In between the interviews with Elizabeth’s friends and family we are treated to excerpts from Also from Elizabeth’s vlog where we see her bubbly personality exhorting us to like and follow and watch the next video. Her sweet smile and wonder as she unboxes her latest brand gift or shows us her most recent cheeky challenge is calculated to draw us into her orbit, to make us want to share in her success and to be part of the charmed life she is leading; a charmed life that no-one else in Ergarth could possibly aspire to.
As Scott will discover, this story has been all about Elizabeth. The three young men who are now imprisoned for her murder have not warranted stories of their own, until now.
Beast is a dark and deeply chilling story and Wesolowoski tells it superbly. In a story that is both tense and spell-binding, he explores the consequences of our excessive consumerism and the ceaseless quest for 15 minutes of fame. He compares and contrasts that with the reality of what is happening in some of our towns, where ambition and hope are absent friends and local services fail to afford or even understand the mental health consequences of living hand to mouth with no nurture.

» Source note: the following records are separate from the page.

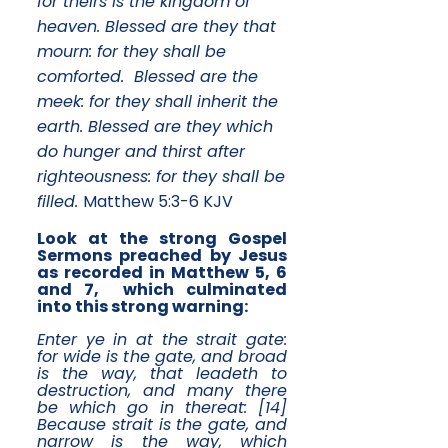
for theirs is the kingdom of
heaven. Blessed are they that
mourn: for they shall be
comforted. Blessed are the
meek: for they shall inherit the
earth. Blessed are they which
do hunger and thirst after
righteousness: for they shall be
filled.
Matthew 5:3-6 KJV
Look at the strong Gospel
Sermons preached by Jesus
as recorded in Matthew 5, 6
and 7, which culminated
into this strong warning:
Enter ye in at the strait gate:
for wide is the gate, and broad
is the way, that leadeth to
destruction, and many there
be which go in thereat: [14]
Because strait is the gate, and
narrow is the way, which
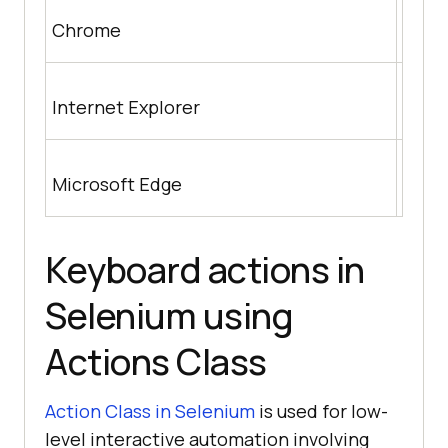
http
Chrome
nloa
http
Internet Explorer
m/wik
https
Microsoft Edge
us/m
Keyboard actions in
Selenium using
Actions Class
Action Class in Selenium
is used for low-
level interactive automation involving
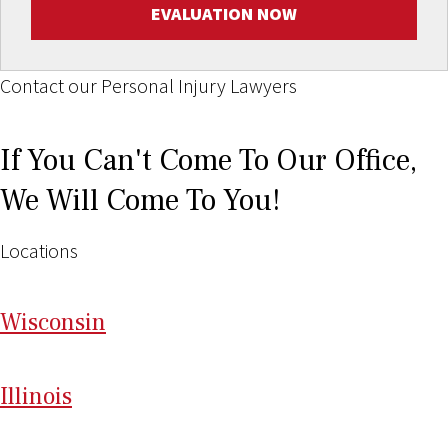
EVALUATION NOW
Contact our Personal Injury Lawyers
If You Can't Come To Our Office,
We Will Come To You!
Locations
Wi
sconsin
Il
linois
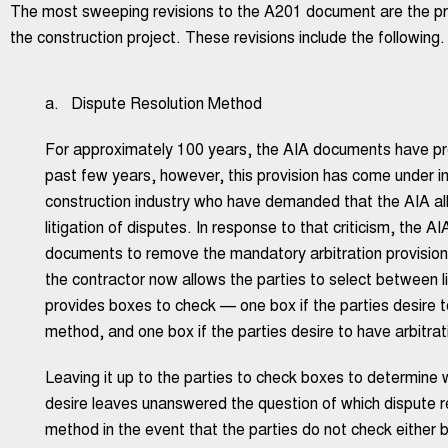
The most sweeping revisions to the A201 document are the proc
the construction project. These revisions include the following.
a. Dispute Resolution Method
For approximately 100 years, the AIA documents have prov
past few years, however, this provision has come under in
construction industry who have demanded that the AIA al
litigation of disputes. In response to that criticism, the AI
documents to remove the mandatory arbitration provisi
the contractor now allows the parties to select between l
provides boxes to check — one box if the parties desire to
method, and one box if the parties desire to have arbitra
Leaving it up to the parties to check boxes to determine 
desire leaves unanswered the question of which dispute re
method in the event that the parties do not check either 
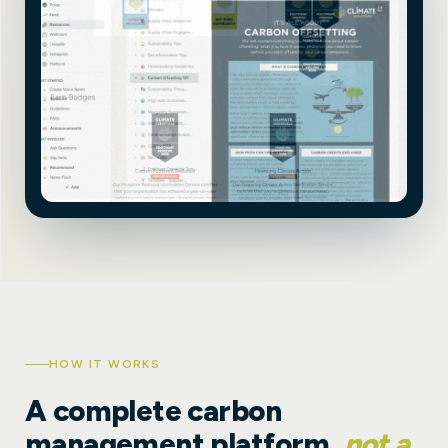
HOW IT WORKS
A complete carbon
management platform,
not a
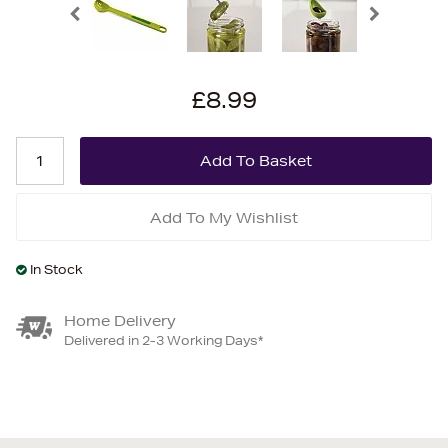
£8.99
Add To My Wishlist
In Stock
Home Delivery
Delivered in 2-3 Working Days*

Verdict: Beast is a towering, exceptionally well plotted and intricately layered book. Creepy and ingenious, it also carries an important message. A message that brings me back to where I began this review. Be kind; be human and learn to listen before you judge. An absolute must read.
Matt Wesolowski is an author from Newcastle-Upon-Tyne in the UK. He is an English tutor for young people in care. Matt started his writing career in horror, and his short horror fiction has been published in numerous UK- an US-based anthologies such as Midnight Movie Creature, Selfies from the End of the World, Cold Iron and many more. His novella, The Black Land, a horror set on the Northumberland coast, was published in 2013. Matt was a winner of the Pitch Perfect competition at Bloody Scotland Crime Writing Festival in 2015. His debut thriller, Six Stories, was an Amazon bestseller in the USA, Canada, the UK and Australia, and a W.H. Smith Fresh Talent pick, and film rights were sold to a major Hollywood studio. A prequel, Hydra, was published in 2018 and became an international bestseller.